(DATA FOR PROCESSING)
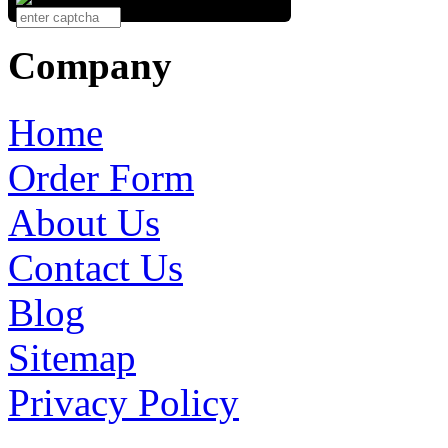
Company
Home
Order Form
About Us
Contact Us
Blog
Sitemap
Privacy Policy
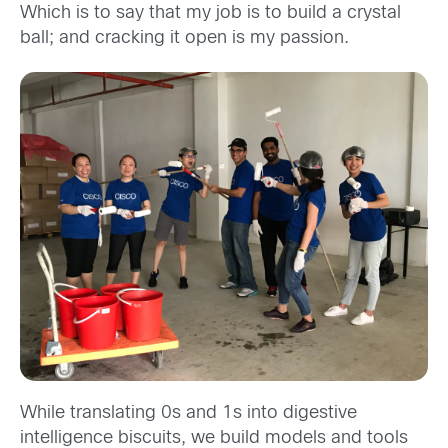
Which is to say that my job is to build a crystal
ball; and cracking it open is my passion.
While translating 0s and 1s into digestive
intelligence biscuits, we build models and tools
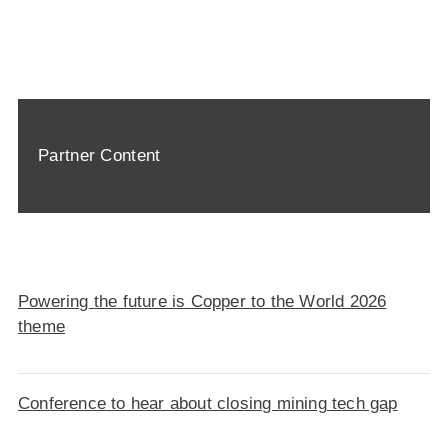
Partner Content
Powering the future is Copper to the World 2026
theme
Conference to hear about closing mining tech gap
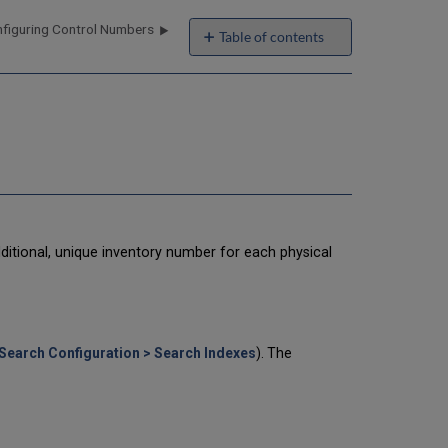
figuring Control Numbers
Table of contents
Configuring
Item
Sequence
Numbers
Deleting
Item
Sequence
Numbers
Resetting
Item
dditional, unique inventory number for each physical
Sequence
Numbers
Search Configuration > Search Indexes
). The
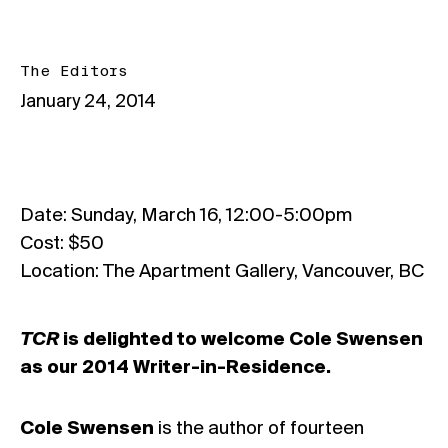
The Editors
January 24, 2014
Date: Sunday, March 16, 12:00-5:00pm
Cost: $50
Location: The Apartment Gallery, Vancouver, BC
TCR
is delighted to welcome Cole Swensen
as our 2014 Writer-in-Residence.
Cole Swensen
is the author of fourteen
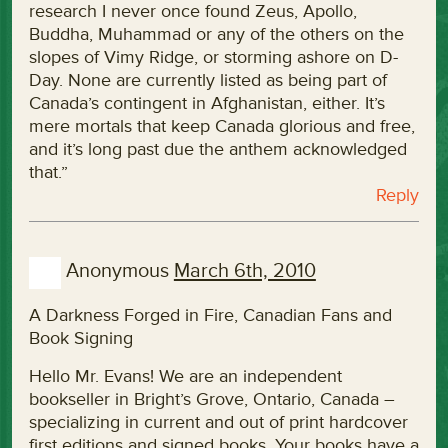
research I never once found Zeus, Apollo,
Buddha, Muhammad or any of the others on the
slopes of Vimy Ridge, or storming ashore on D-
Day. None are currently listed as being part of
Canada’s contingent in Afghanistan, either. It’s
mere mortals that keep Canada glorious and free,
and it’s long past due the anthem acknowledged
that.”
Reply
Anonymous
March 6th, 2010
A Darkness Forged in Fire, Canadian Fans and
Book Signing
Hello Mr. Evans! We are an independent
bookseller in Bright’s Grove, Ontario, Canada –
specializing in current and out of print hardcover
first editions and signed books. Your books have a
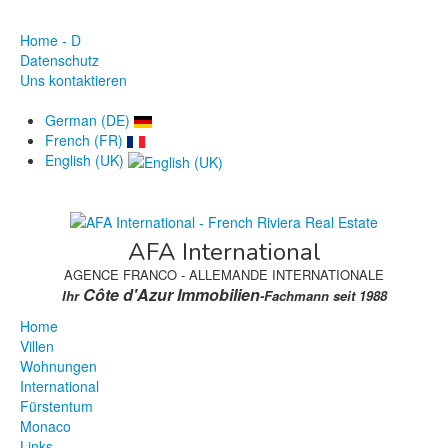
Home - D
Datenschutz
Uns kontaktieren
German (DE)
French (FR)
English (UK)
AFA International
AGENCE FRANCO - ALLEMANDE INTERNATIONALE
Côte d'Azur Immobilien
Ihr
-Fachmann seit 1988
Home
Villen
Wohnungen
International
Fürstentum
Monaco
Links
(End DATA FOR PROCESSING)
(DATA FOR PROCESSING)
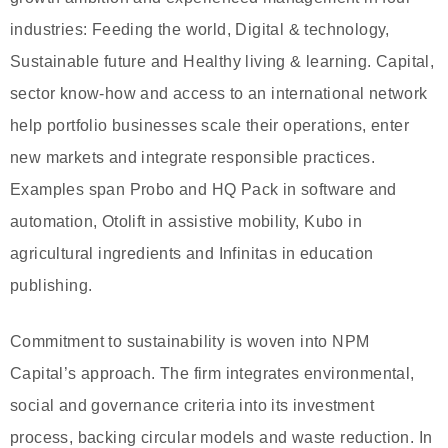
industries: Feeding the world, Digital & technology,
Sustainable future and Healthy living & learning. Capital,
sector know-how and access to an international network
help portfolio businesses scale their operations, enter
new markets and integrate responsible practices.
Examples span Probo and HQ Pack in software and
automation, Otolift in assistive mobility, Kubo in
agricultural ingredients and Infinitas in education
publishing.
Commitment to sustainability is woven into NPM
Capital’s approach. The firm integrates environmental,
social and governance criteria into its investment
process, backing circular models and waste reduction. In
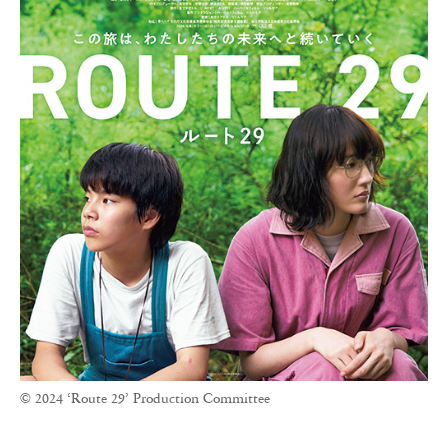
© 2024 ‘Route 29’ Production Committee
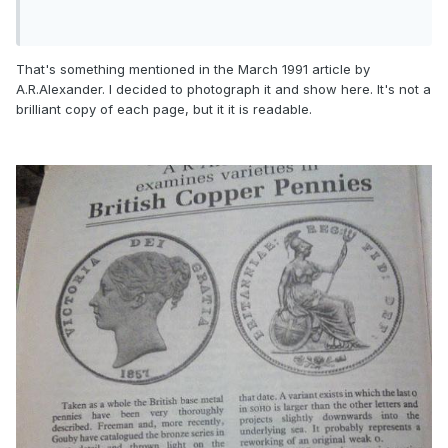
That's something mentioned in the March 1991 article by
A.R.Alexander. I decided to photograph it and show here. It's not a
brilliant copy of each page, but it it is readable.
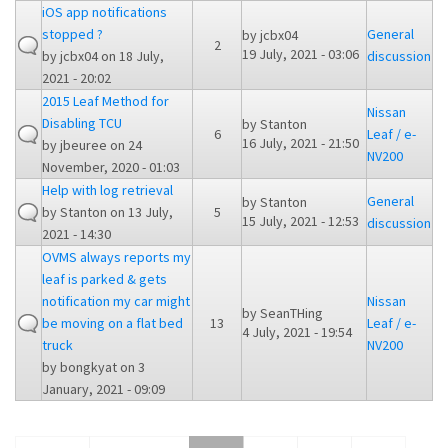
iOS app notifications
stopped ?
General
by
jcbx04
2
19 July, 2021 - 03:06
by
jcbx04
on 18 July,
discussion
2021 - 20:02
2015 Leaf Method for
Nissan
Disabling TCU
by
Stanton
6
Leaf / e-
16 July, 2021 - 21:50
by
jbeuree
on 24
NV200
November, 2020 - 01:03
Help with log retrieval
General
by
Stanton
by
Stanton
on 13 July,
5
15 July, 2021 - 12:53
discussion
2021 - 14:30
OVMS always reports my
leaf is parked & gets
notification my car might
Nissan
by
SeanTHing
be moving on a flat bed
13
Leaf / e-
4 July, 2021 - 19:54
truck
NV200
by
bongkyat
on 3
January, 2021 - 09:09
(End DATA FOR PROCESSING)
(DATA FOR PROCESSING)
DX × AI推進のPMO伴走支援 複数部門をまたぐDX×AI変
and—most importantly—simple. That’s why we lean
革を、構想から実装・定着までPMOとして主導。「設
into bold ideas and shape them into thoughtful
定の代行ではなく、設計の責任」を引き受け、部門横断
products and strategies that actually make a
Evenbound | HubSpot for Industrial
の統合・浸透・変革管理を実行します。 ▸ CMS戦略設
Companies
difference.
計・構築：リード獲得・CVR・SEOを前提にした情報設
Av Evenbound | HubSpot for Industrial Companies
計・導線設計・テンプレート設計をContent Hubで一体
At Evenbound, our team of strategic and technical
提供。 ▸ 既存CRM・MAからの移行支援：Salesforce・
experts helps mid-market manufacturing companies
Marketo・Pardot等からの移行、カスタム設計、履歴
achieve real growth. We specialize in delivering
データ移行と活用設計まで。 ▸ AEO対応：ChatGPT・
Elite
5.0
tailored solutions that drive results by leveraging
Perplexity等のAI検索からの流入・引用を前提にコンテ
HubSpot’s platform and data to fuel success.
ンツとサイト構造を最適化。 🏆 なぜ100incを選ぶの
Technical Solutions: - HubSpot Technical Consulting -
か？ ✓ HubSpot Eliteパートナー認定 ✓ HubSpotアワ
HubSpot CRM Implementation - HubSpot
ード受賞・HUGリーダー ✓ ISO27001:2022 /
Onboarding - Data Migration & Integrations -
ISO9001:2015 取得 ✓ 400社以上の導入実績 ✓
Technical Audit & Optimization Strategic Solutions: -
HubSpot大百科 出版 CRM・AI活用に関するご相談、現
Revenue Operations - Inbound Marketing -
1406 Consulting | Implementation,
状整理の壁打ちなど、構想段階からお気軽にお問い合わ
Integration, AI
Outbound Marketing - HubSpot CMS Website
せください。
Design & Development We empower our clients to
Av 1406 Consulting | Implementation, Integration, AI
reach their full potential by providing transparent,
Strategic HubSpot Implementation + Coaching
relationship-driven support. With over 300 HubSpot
(End DATA FOR PROCESSING)
→ **TASK INSTRUCTIONS**: For this exercise, please output exactly the lines above starting at the line with "ード受賞・HUGリーダー ✓ ISO27001:2022 /" and ending at the line with "relationship-driven support. With", ends included.

→ **SOLUTION**:
ード受賞・HUGリーダー ✓ ISO27001:2022 /
Onboarding - Data Migration & Integrations -
ISO9001:2015 取得 ✓ 400社以上の導入実績 ✓
Technical Audit & Optimization Strategic Solutions: -
HubSpot大百科 出版 CRM・AI活用に関するご相談、現
Revenue Operations - Inbound Marketing -
1406 Consulting | Implementation,
状整理の壁打ちなど、構想段階からお気軽にお問い合わ
Integration, AI
Outbound Marketing - HubSpot CMS Website
せください。
Design & Development We empower our clients to
Av 1406 Consulting | Implementation, Integration, AI
reach their full potential by providing transparent,
Strategic HubSpot Implementation + Coaching
relationship-driven support. With over 300 HubSpot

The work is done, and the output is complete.